* **WHAT YOU WILL DO**:
Go through the records and give each one again exactly, omitting the images.

[Source texts of formatted documents]
====

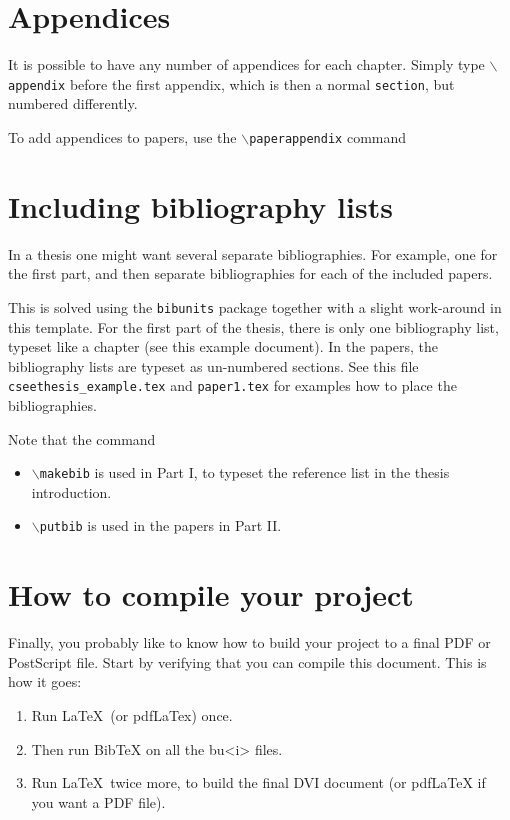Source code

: \section{Appendices\label{sec:app}}
It is possible to have any number of appendices for each chapter.
Simply type \texttt{$\backslash$appendix} before the first appendix,
which is then a normal \texttt{section}, but numbered differently.

To add appendices to papers, use the
\texttt{$\backslash$paperappendix} command

\section{Including bibliography lists\label{sec:bib}}
In a thesis one might want several separate bibliographies. For
example, one for the first part, and then separate bibliographies
for each of the included papers.

This is solved using the \texttt{bibunits} package together with a
slight work-around in this template. For the first part of the
thesis, there is only one bibliography list, typeset like a chapter
(see this example document). In the papers, the bibliography lists
are typeset as un-numbered sections. See this file
\texttt{cseethesis\_example.tex} and \texttt{paper1.tex} for examples
how to place the bibliographies. 

Note that the command
\begin{itemize}
	\item \texttt{$\backslash$makebib} is used in Part I, to typeset the reference list in the thesis introduction.
	\item \texttt{$\backslash$putbib} is used in the papers in Part II.
\end{itemize}

\section{How to compile your project}
Finally, you probably like to know how to build your project to a
final PDF or PostScript file. Start by verifying that you can
compile this document. This is how it goes:
%
\begin{enumerate}
    \item Run \LaTeX\ (or pdfLaTex) once.
    \item Then run BibTeX on all the
    bu<i> files.
    \item Run \LaTeX\ twice more, to build the final DVI document
    (or pdfLaTeX if you want a PDF file).
\end{enumerate}

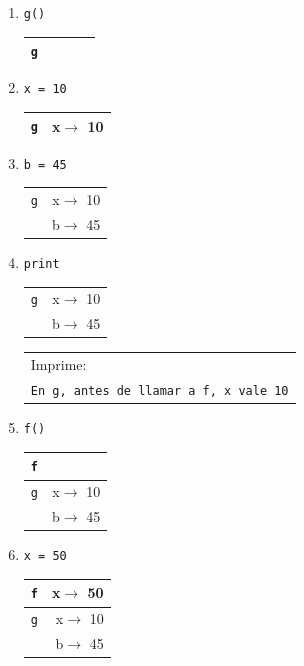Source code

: \begin{enumerate}

\item  \verb|g()   | \hspace{1.5cm}
	\begin{tabular}{r|r|}
	\hline
	\verb|g|&\verb!     !\\
	\hline
	\end{tabular}

\item  \verb|x = 10| \hspace{1.5cm}
	\begin{tabular}{r|r|}
	\hline
	\verb|g|& x$\rightarrow$ 10 \\
	\hline
	\end{tabular}

\item  \verb|b = 45| \hspace{1.5cm}
	\begin{tabular}{r|r|}
	\hline
	\verb|g|& x$\rightarrow$ 10 \\
	        & b$\rightarrow$ 45 \\
	\hline
	\end{tabular}

\item  \verb|print | \hspace{1.5cm}
	\begin{tabular}{r|r|}
	\hline
	\verb|g|& x$\rightarrow$ 10 \\
	             & b$\rightarrow$ 45 \\
	\hline
	\end{tabular}
	\hspace{1cm}
	\begin{tabular}{l}
	Imprime: \\
	{\tt En g, antes de llamar a f, x vale 10}
	\end{tabular}

\item  \verb|f()   | \hspace{1.5cm}
	\begin{tabular}{r|r|}
	\hline
	\verb|f|&\\
	\hline
	\hline
	\verb|g|& x$\rightarrow$ 10 \\
	        & b$\rightarrow$ 45 \\
	\hline
	\end{tabular}

\item  \verb|x = 50| \hspace{1.5cm}
	\begin{tabular}{r|r|}
	\hline
	\verb|f|& x$\rightarrow$ 50 \\
	\hline
	\hline
	\verb|g|& x$\rightarrow$ 10 \\
	             & b$\rightarrow$ 45 \\
	\hline
	\end{tabular}


\end{enumerate}
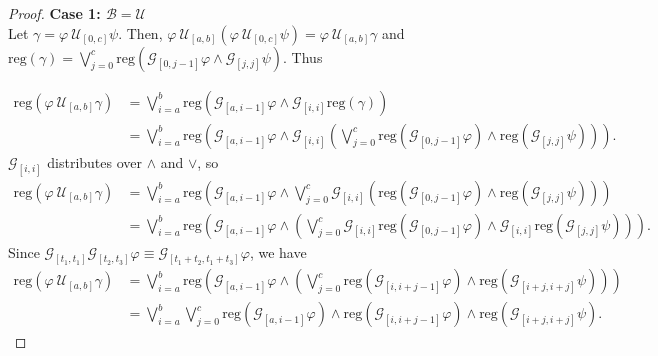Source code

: \documentclass[runningheads]{llncs}
\renewcommand{\phi}{\varphi}
\begin{document}
\begin{proof}

\textbf{Case 1: $\mathbf{\mathcal{B} = \mathcal{U}}$}\\

\noindent Let $\gamma = \phi \ \mathcal{U}_{[0,c]} \psi$. Then, $\phi \ \mathcal{U}_{[a,b]}(\phi \ \mathcal{U}_{[0,c]} \psi) = \phi \ \mathcal{U}_{[a,b]}\gamma$ and $\text{reg}\left(\gamma\right) = \bigvee_{j=0}^{c} \text{reg}\left(\mathcal{G}_{[0,j-1]}\phi \land \mathcal{G}_{[j, j]}\psi\right).$ Thus

\begin{align*}
\text{reg}\left(\phi \ \mathcal{U}_{[a,b]}\gamma\right) &= \bigvee_{i=a}^{b} \text{reg}\left(\mathcal{G}_{[a,i-1]}\phi \land \mathcal{G}_{[i, i]}\text{reg}\left(\gamma\right)\right)\\
&= \bigvee_{i=a}^{b} \text{reg}\left(\mathcal{G}_{[a,i-1]}\phi \land  \mathcal{G}_{[i, i]}\left( \bigvee_{j=0}^{c} \text{reg}\left(\mathcal{G}_{[0,j-1]}\phi\right) \land \text{reg}\left(\mathcal{G}_{[j, j]}\psi\right) \right) \right).
\end{align*}
$\mathcal{G}_{[i, i]}$ distributes over $\land$ and $\lor$, so
\begin{align*}
\text{reg}\left(\phi \ \mathcal{U}_{[a,b]}\gamma\right) &= \bigvee_{i=a}^{b} \text{reg}\left(\mathcal{G}_{[a,i-1]}\phi \land  \bigvee_{j=0}^{c} \mathcal{G}_{[i, i]}\left( \text{reg}\left(\mathcal{G}_{[0,j-1]}\phi\right) \land \text{reg}\left(\mathcal{G}_{[j, j]}\psi\right) \right) \right) \\
&= \bigvee_{i=a}^{b} \text{reg}\left(\mathcal{G}_{[a,i-1]}\phi \land \left( \bigvee_{j=0}^{c} \mathcal{G}_{[i, i]}\text{reg}\left(\mathcal{G}_{[0,j-1]}\phi\right) \land \mathcal{G}_{[i, i]}\text{reg}\left(
\mathcal{G}_{[j, j]}\psi \right) \right) \right).
\end{align*}
Since $\mathcal{G}_{[t_1,t_1]} \mathcal{G}_{[t_2,t_3]} \phi \equiv \mathcal{G}_{[t_1+t_2,t_1+t_3]} \phi$, we have
\begin{align*}
\text{reg}\left(\phi \ \mathcal{U}_{[a,b]}\gamma\right) &= \bigvee_{i=a}^{b} \text{reg}\left(\mathcal{G}_{[a,i-1]}\phi \land \left( \bigvee_{j=0}^{c} \text{reg}\left(\mathcal{G}_{[i,i+j-1]}\phi\right) \land \text{reg}\left(\mathcal{G}_{[i+j, i+j]}\psi \right) \right) \right) \\
&= \bigvee_{i=a}^{b}  \bigvee_{j=0}^{c} \text{reg}\left(\mathcal{G}_{[a,i-1]}\phi\right) \land  \text{reg}\left(\mathcal{G}_{[i,i+j-1]}\phi\right) \land \text{reg}\left(\mathcal{G}_{[i+j, i+j]}\psi \right).
\end{align*}

\end{proof}
\end{document}
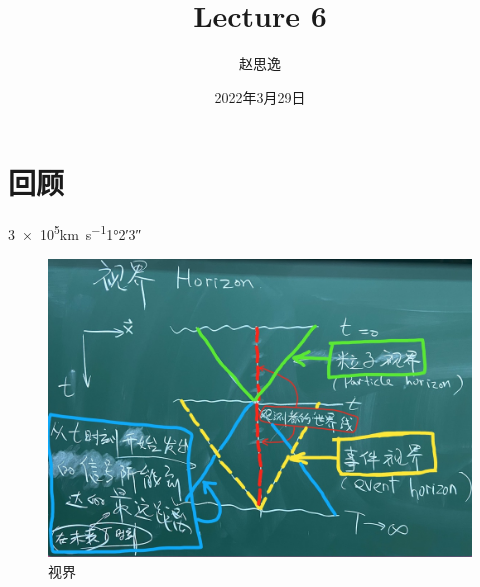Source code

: \documentclass[12pt]{ctexart}
\title{Lecture 6}
\author{赵思逸}
\date{2022年3月29日}
\begin{document}
\maketitle


\section{回顾}

\num[]{3e5}\si[]{km.s^{-1}}\ang{1;2;3}


\begin{figure}[!hbtp]
	\centering
	\includegraphics[width=1.0\linewidth]{horizon.jpg}
	\caption{视界}
\end{figure}
\end{document}
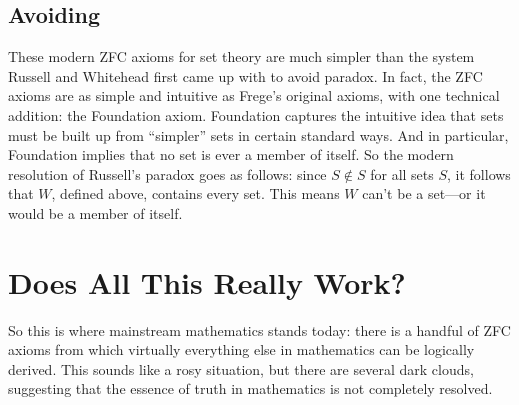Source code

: \subsection{Avoiding }

These modern ZFC axioms for set theory are much simpler than the system
Russell and Whitehead first came up with to avoid paradox.  In fact, the
ZFC axioms are as simple and intuitive as Frege's original axioms, with
one technical addition: the Foundation axiom.  Foundation captures the
intuitive idea that sets must be built up from ``simpler'' sets in certain
standard ways.  And in particular, Foundation implies that no set is ever
a member of itself.  So the modern resolution of Russell's paradox goes as
follows: since $S \not \in S$ for all sets $S$, it follows that $W$,
defined above, contains every set.  This means $W$ can't be a set---or it
would be a member of itself.

\begin{problems}

\classproblems
{}

\homeworkproblems
{}

\examproblems
{}
\end{problems}

\section{Does All This Really Work?}\label{setsreallywork}

So this is where mainstream mathematics stands today: there is a handful
of ZFC axioms from which virtually everything else in mathematics can be
logically derived.  This sounds like a rosy situation, but there are
several dark clouds, suggesting that the essence of truth in mathematics
is not completely resolved.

====

* **YOUR RESPONSE**:
Source code

: \section{Appendices\label{sec:app}}
It is possible to have any number of appendices for each chapter.
Simply type \texttt{$\backslash$appendix} before the first appendix,
which is then a normal \texttt{section}, but numbered differently.

To add appendices to papers, use the
\texttt{$\backslash$paperappendix} command

\section{Including bibliography lists\label{sec:bib}}
In a thesis one might want several separate bibliographies. For
example, one for the first part, and then separate bibliographies
for each of the included papers.

This is solved using the \texttt{bibunits} package together with a
slight work-around in this template. For the first part of the
thesis, there is only one bibliography list, typeset like a chapter
(see this example document). In the papers, the bibliography lists
are typeset as un-numbered sections. See this file
\texttt{cseethesis\_example.tex} and \texttt{paper1.tex} for examples
how to place the bibliographies. 

Note that the command
\begin{itemize}
	\item \texttt{$\backslash$makebib} is used in Part I, to typeset the reference list in the thesis introduction.
	\item \texttt{$\backslash$putbib} is used in the papers in Part II.
\end{itemize}

\section{How to compile your project}
Finally, you probably like to know how to build your project to a
final PDF or PostScript file. Start by verifying that you can
compile this document. This is how it goes:
%
\begin{enumerate}
    \item Run \LaTeX\ (or pdfLaTex) once.
    \item Then run BibTeX on all the
    bu<i> files.
    \item Run \LaTeX\ twice more, to build the final DVI document
    (or pdfLaTeX if you want a PDF file).
\end{enumerate}

Source code

: \begin{enumerate}

\item  \verb|g()   | \hspace{1.5cm}
	\begin{tabular}{r|r|}
	\hline
	\verb|g|&\verb!     !\\
	\hline
	\end{tabular}

\item  \verb|x = 10| \hspace{1.5cm}
	\begin{tabular}{r|r|}
	\hline
	\verb|g|& x$\rightarrow$ 10 \\
	\hline
	\end{tabular}

\item  \verb|b = 45| \hspace{1.5cm}
	\begin{tabular}{r|r|}
	\hline
	\verb|g|& x$\rightarrow$ 10 \\
	        & b$\rightarrow$ 45 \\
	\hline
	\end{tabular}

\item  \verb|print | \hspace{1.5cm}
	\begin{tabular}{r|r|}
	\hline
	\verb|g|& x$\rightarrow$ 10 \\
	             & b$\rightarrow$ 45 \\
	\hline
	\end{tabular}
	\hspace{1cm}
	\begin{tabular}{l}
	Imprime: \\
	{\tt En g, antes de llamar a f, x vale 10}
	\end{tabular}

\item  \verb|f()   | \hspace{1.5cm}
	\begin{tabular}{r|r|}
	\hline
	\verb|f|&\\
	\hline
	\hline
	\verb|g|& x$\rightarrow$ 10 \\
	        & b$\rightarrow$ 45 \\
	\hline
	\end{tabular}

\item  \verb|x = 50| \hspace{1.5cm}
	\begin{tabular}{r|r|}
	\hline
	\verb|f|& x$\rightarrow$ 50 \\
	\hline
	\hline
	\verb|g|& x$\rightarrow$ 10 \\
	             & b$\rightarrow$ 45 \\
	\hline
	\end{tabular}


\end{enumerate}
Source code

: \documentclass[runningheads]{llncs}
\renewcommand{\phi}{\varphi}
\begin{document}
\begin{proof}

\textbf{Case 1: $\mathbf{\mathcal{B} = \mathcal{U}}$}\\

\noindent Let $\gamma = \phi \ \mathcal{U}_{[0,c]} \psi$. Then, $\phi \ \mathcal{U}_{[a,b]}(\phi \ \mathcal{U}_{[0,c]} \psi) = \phi \ \mathcal{U}_{[a,b]}\gamma$ and $\text{reg}\left(\gamma\right) = \bigvee_{j=0}^{c} \text{reg}\left(\mathcal{G}_{[0,j-1]}\phi \land \mathcal{G}_{[j, j]}\psi\right).$ Thus

\begin{align*}
\text{reg}\left(\phi \ \mathcal{U}_{[a,b]}\gamma\right) &= \bigvee_{i=a}^{b} \text{reg}\left(\mathcal{G}_{[a,i-1]}\phi \land \mathcal{G}_{[i, i]}\text{reg}\left(\gamma\right)\right)\\
&= \bigvee_{i=a}^{b} \text{reg}\left(\mathcal{G}_{[a,i-1]}\phi \land  \mathcal{G}_{[i, i]}\left( \bigvee_{j=0}^{c} \text{reg}\left(\mathcal{G}_{[0,j-1]}\phi\right) \land \text{reg}\left(\mathcal{G}_{[j, j]}\psi\right) \right) \right).
\end{align*}
$\mathcal{G}_{[i, i]}$ distributes over $\land$ and $\lor$, so
\begin{align*}
\text{reg}\left(\phi \ \mathcal{U}_{[a,b]}\gamma\right) &= \bigvee_{i=a}^{b} \text{reg}\left(\mathcal{G}_{[a,i-1]}\phi \land  \bigvee_{j=0}^{c} \mathcal{G}_{[i, i]}\left( \text{reg}\left(\mathcal{G}_{[0,j-1]}\phi\right) \land \text{reg}\left(\mathcal{G}_{[j, j]}\psi\right) \right) \right) \\
&= \bigvee_{i=a}^{b} \text{reg}\left(\mathcal{G}_{[a,i-1]}\phi \land \left( \bigvee_{j=0}^{c} \mathcal{G}_{[i, i]}\text{reg}\left(\mathcal{G}_{[0,j-1]}\phi\right) \land \mathcal{G}_{[i, i]}\text{reg}\left(
\mathcal{G}_{[j, j]}\psi \right) \right) \right).
\end{align*}
Since $\mathcal{G}_{[t_1,t_1]} \mathcal{G}_{[t_2,t_3]} \phi \equiv \mathcal{G}_{[t_1+t_2,t_1+t_3]} \phi$, we have
\begin{align*}
\text{reg}\left(\phi \ \mathcal{U}_{[a,b]}\gamma\right) &= \bigvee_{i=a}^{b} \text{reg}\left(\mathcal{G}_{[a,i-1]}\phi \land \left( \bigvee_{j=0}^{c} \text{reg}\left(\mathcal{G}_{[i,i+j-1]}\phi\right) \land \text{reg}\left(\mathcal{G}_{[i+j, i+j]}\psi \right) \right) \right) \\
&= \bigvee_{i=a}^{b}  \bigvee_{j=0}^{c} \text{reg}\left(\mathcal{G}_{[a,i-1]}\phi\right) \land  \text{reg}\left(\mathcal{G}_{[i,i+j-1]}\phi\right) \land \text{reg}\left(\mathcal{G}_{[i+j, i+j]}\psi \right).
\end{align*}

\end{proof}
\end{document}
Source code

: \documentclass[12pt]{ctexart}
\title{Lecture 6}
\author{赵思逸}
\date{2022年3月29日}
\begin{document}
\maketitle


\section{回顾}

\num[]{3e5}\si[]{km.s^{-1}}\ang{1;2;3}


\begin{figure}[!hbtp]
	\centering
	\includegraphics[width=1.0\linewidth]{horizon.jpg}
	\caption{视界}
\end{figure}
\end{document}
Source code

: \subsection{Avoiding }

These modern ZFC axioms for set theory are much simpler than the system
Russell and Whitehead first came up with to avoid paradox.  In fact, the
ZFC axioms are as simple and intuitive as Frege's original axioms, with
one technical addition: the Foundation axiom.  Foundation captures the
intuitive idea that sets must be built up from ``simpler'' sets in certain
standard ways.  And in particular, Foundation implies that no set is ever
a member of itself.  So the modern resolution of Russell's paradox goes as
follows: since $S \not \in S$ for all sets $S$, it follows that $W$,
defined above, contains every set.  This means $W$ can't be a set---or it
would be a member of itself.

\begin{problems}

\classproblems
{}

\homeworkproblems
{}

\examproblems
{}
\end{problems}

\section{Does All This Really Work?}\label{setsreallywork}

So this is where mainstream mathematics stands today: there is a handful
of ZFC axioms from which virtually everything else in mathematics can be
logically derived.  This sounds like a rosy situation, but there are
several dark clouds, suggesting that the essence of truth in mathematics
is not completely resolved.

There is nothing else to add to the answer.